STUDY QUESTIONS:
(1) Decide whether each statement agrees with the passage on the song of Archilochus, answering yes or no and quoting the deciding words: (a) The Pindaric poem places the performance at Olympia. (b) According to the scholia, Archilochus had a citharode to accompany the verses. (c) The victor processed with his friends to the altar of Hera.
(2) From the passage on the song of Archilochus, write out the words starting at "The resounding strain" and ending at "companions. (trans. Svarlien)".

Τὸ μὲν Ἀρχιλόχου μέλος
φωνᾶεν Ὀλυμπίᾳ,
καλλίνικος τριπλόος κεχλαδώς
ἄρκεσε Κρόνιον παρ’ ὄχθον ἁγεμονεῦσαι
κωμάζοντι φίλοις Ἐφαρμόστῳ σὺν ἑταίροις·

The resounding strain of Archilochus,
the swelling thrice-repeated song of triumph,
sufficed to lead Epharmostus to the hill of Cronus,
in victory-procession with his dear companions. (trans. Svarlien)

In addition to what we have learned from the scholia to the Birds, the Pindaric poem pins down the place of performance to Olympia, refers to a triplex singing, and uses the apparently impromptu short song as a foil for Pindar’s own epinician praises. Note also that the short song is said to be sufficient for the victor Epharmostos as he celebrates in a komos with his friends. We shall return to this setting shortly.

Clearly the song was of great interest to ancient scholars whose notes were absorbed into the Byzantine commentary tradition. The key information contained within the scholia vetera to Olympian 9.1 can be summed up as follows, with my further notations in brackets, pointing to some curious gaps:
Archilochus having come to Olympia made the verses to Heracles [unstated: why and when]. Because he lacked a citharode, Archilochus spoke the word τήνελλα and thereby imitated the tune (or rhythm and sound) of the kithara in the midst of the chorus, while the chorus said the rest of the words καλλίνικε χαῖρε ἄναξ Ἡράκλεις; thereafter anyone lacking a citharode used the τήνελλα [this assumes that normal celebratory song at Olympia was citharodic]. Alternatively: during an evening kômos celebrating the victor, if an aulete could not be found one of the victor’s companions would sing τήνελλα [the confusion over which instrument was imitated recalls the use in the Birds scholion of the term krouma for the sound of the aulos, a term usually applied to kithara playing]. The victor acted as exarchos for the song as he processed in kômos with friends to the altar of Zeus. The phrase and short song came to be used to celebrate all victors.

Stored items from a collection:
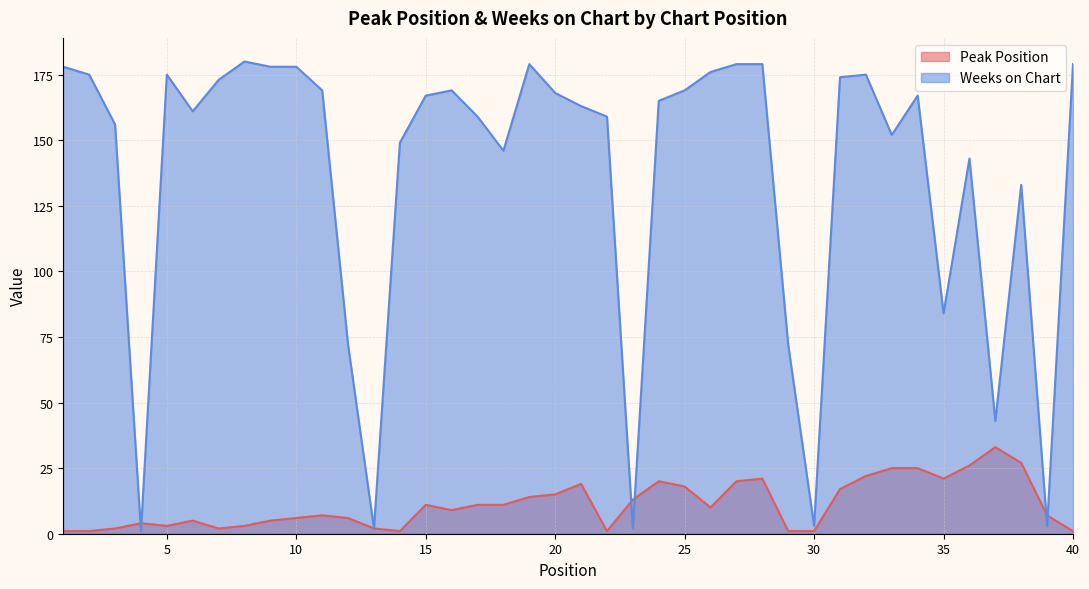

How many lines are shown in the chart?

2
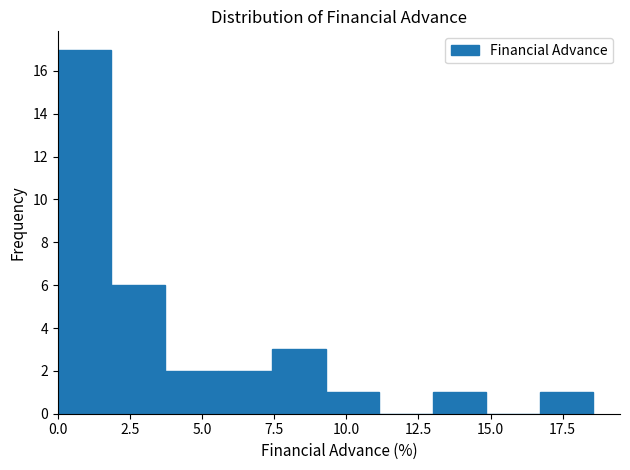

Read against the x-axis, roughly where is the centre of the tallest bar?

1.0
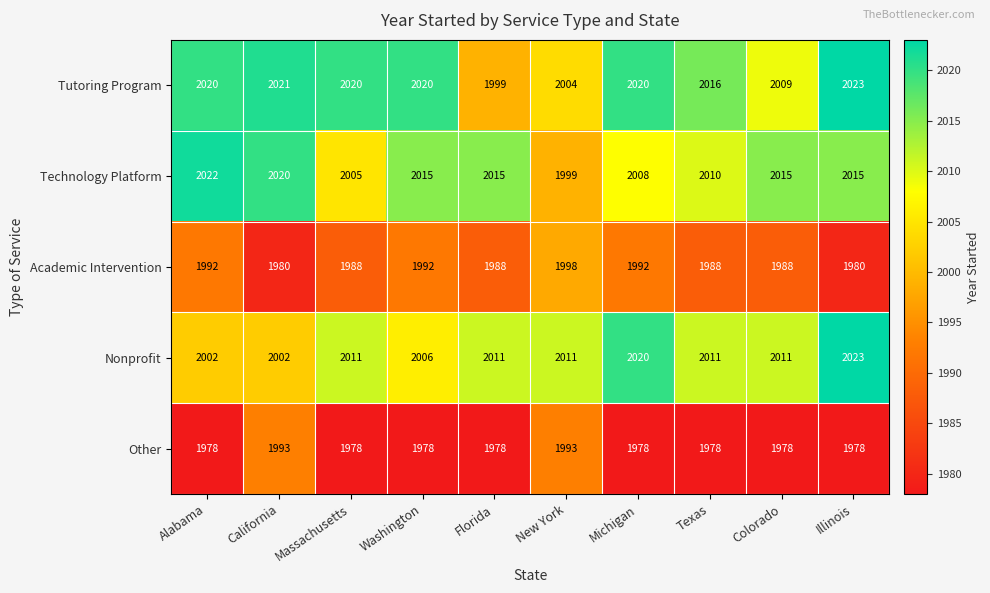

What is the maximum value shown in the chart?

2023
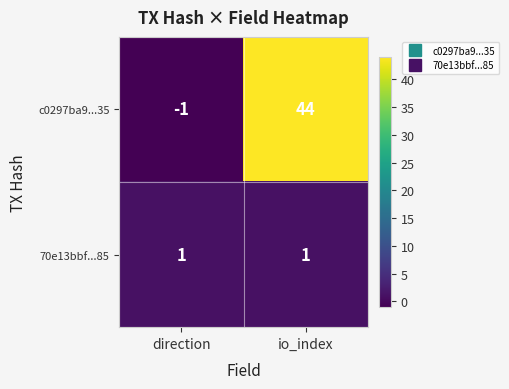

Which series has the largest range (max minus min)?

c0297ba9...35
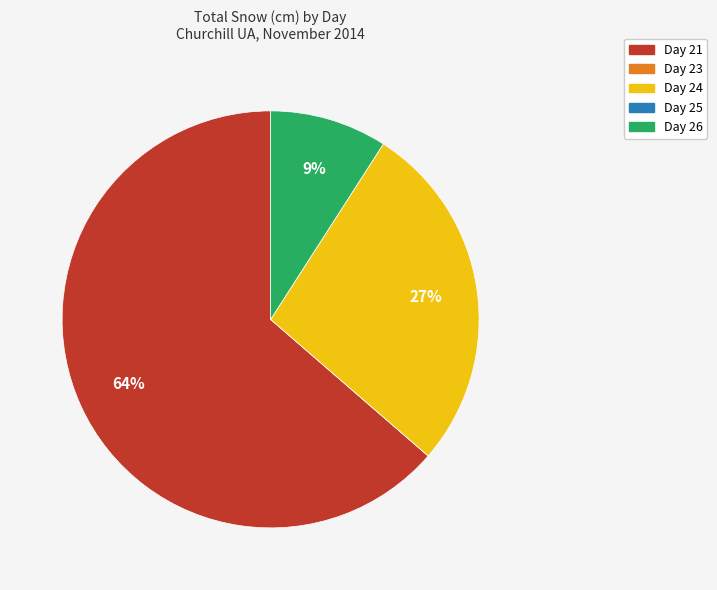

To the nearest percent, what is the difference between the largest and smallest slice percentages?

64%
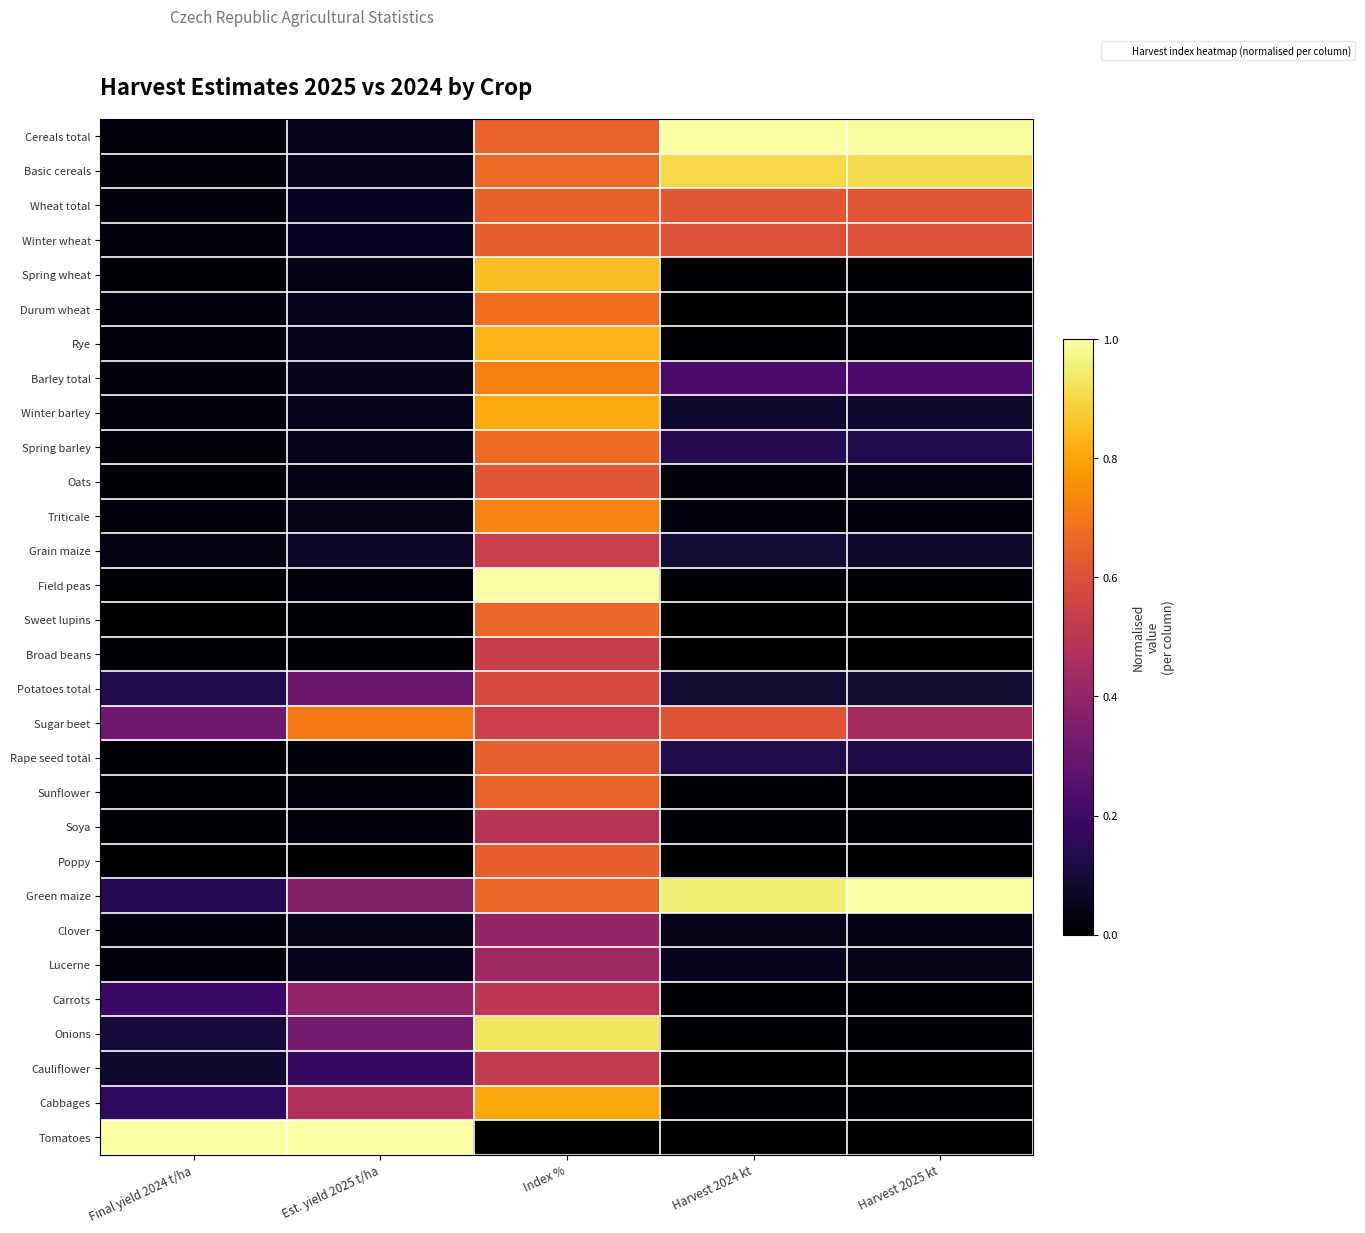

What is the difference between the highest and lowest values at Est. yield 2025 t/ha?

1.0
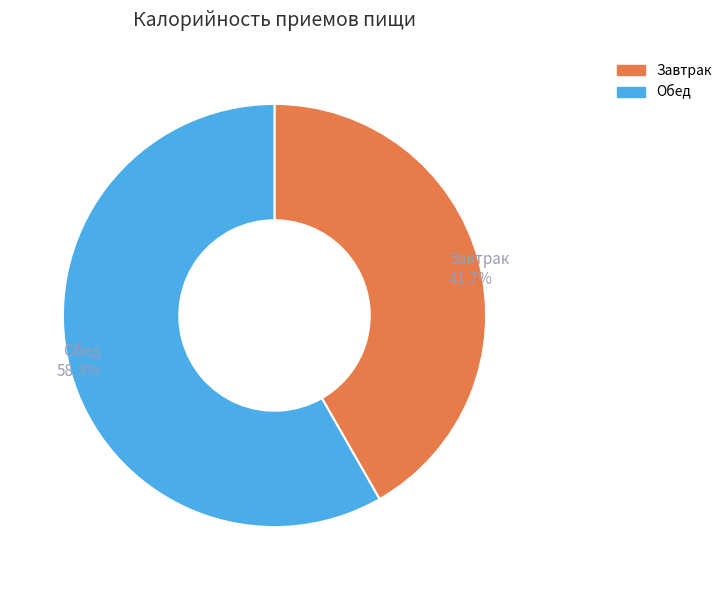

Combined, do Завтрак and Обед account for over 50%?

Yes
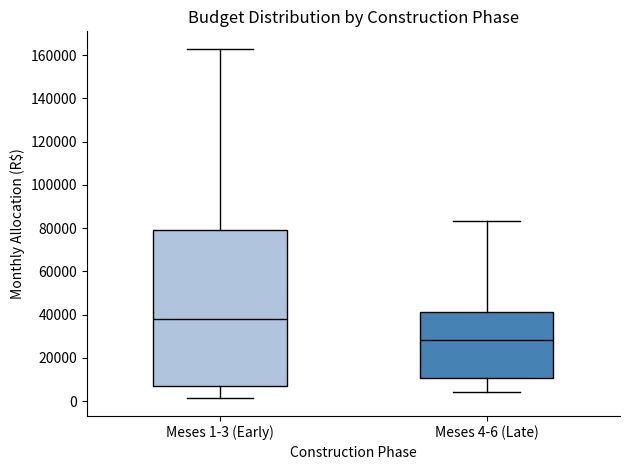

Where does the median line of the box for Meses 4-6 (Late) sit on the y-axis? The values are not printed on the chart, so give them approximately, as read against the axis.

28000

EXERCISE SOLUTIONS:
(1)
(a) Yes: "the Pindaric poem pins down the place of performance to Olympia"
(b) No: "Because he lacked a citharode"
(c) No: "as he processed in kômos with friends to the altar of Zeus"

(2)
The resounding strain of Archilochus,
the swelling thrice-repeated song of triumph,
sufficed to lead Epharmostus to the hill of Cronus,
in victory-procession with his dear companions. (trans. Svarlien)